WHAT THE TASK ASKS
Render every line of the items below as a JSON list of strings, one string per line, leaving out any blank lines.

DATA SHOWN
━━━━━━━━

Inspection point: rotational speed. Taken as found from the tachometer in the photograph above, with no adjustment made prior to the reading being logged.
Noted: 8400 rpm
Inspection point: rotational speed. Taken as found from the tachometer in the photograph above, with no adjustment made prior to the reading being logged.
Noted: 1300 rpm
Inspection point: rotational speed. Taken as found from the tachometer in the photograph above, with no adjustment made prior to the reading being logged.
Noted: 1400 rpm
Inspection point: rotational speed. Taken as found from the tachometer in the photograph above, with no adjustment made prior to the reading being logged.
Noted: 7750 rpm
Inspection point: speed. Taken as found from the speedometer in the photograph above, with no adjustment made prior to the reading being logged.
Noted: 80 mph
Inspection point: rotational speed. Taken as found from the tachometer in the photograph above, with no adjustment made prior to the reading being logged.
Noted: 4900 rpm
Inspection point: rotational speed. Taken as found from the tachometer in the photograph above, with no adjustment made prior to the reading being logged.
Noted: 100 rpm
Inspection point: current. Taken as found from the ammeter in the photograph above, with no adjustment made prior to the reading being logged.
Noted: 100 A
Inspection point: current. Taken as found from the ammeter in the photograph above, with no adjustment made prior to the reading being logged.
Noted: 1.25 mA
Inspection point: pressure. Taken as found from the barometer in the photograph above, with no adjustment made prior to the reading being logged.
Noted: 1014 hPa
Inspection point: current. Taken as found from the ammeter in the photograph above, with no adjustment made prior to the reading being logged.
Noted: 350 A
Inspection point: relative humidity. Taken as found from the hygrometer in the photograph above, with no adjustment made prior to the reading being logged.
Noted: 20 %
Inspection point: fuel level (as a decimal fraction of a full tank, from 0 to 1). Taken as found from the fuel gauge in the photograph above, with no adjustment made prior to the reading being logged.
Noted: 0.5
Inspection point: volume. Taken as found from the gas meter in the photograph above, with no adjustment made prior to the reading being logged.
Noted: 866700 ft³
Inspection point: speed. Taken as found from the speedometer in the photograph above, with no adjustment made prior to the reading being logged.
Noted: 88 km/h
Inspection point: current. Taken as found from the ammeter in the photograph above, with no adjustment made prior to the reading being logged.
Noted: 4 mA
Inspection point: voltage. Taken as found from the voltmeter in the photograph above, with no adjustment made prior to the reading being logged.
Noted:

━━━━━━━━

RESULT OF THIS TASK
[
  "Inspection point: rotational speed. Taken as found from the tachometer in the photograph above, with no adjustment made prior to the reading being logged.",
  "Noted: 8400 rpm",
  "Inspection point: rotational speed. Taken as found from the tachometer in the photograph above, with no adjustment made prior to the reading being logged.",
  "Noted: 1300 rpm",
  "Inspection point: rotational speed. Taken as found from the tachometer in the photograph above, with no adjustment made prior to the reading being logged.",
  "Noted: 1400 rpm",
  "Inspection point: rotational speed. Taken as found from the tachometer in the photograph above, with no adjustment made prior to the reading being logged.",
  "Noted: 7750 rpm",
  "Inspection point: speed. Taken as found from the speedometer in the photograph above, with no adjustment made prior to the reading being logged.",
  "Noted: 80 mph",
  "Inspection point: rotational speed. Taken as found from the tachometer in the photograph above, with no adjustment made prior to the reading being logged.",
  "Noted: 4900 rpm",
  "Inspection point: rotational speed. Taken as found from the tachometer in the photograph above, with no adjustment made prior to the reading being logged.",
  "Noted: 100 rpm",
  "Inspection point: current. Taken as found from the ammeter in the photograph above, with no adjustment made prior to the reading being logged.",
  "Noted: 100 A",
  "Inspection point: current. Taken as found from the ammeter in the photograph above, with no adjustment made prior to the reading being logged.",
  "Noted: 1.25 mA",
  "Inspection point: pressure. Taken as found from the barometer in the photograph above, with no adjustment made prior to the reading being logged.",
  "Noted: 1014 hPa",
  "Inspection point: current. Taken as found from the ammeter in the photograph above, with no adjustment made prior to the reading being logged.",
  "Noted: 350 A",
  "Inspection point: relative humidity. Taken as found from the hygrometer in the photograph above, with no adjustment made prior to the reading being logged.",
  "Noted: 20 %",
  "Inspection point: fuel level (as a decimal fraction of a full tank, from 0 to 1). Taken as found from the fuel gauge in the photograph above, with no adjustment made prior to the reading being logged.",
  "Noted: 0.5",
  "Inspection point: volume. Taken as found from the gas meter in the photograph above, with no adjustment made prior to the reading being logged.",
  "Noted: 866700 ft³",
  "Inspection point: speed. Taken as found from the speedometer in the photograph above, with no adjustment made prior to the reading being logged.",
  "Noted: 88 km/h",
  "Inspection point: current. Taken as found from the ammeter in the photograph above, with no adjustment made prior to the reading being logged.",
  "Noted: 4 mA",
  "Inspection point: voltage. Taken as found from the voltmeter in the photograph above, with no adjustment made prior to the reading being logged.",
  "Noted:"
]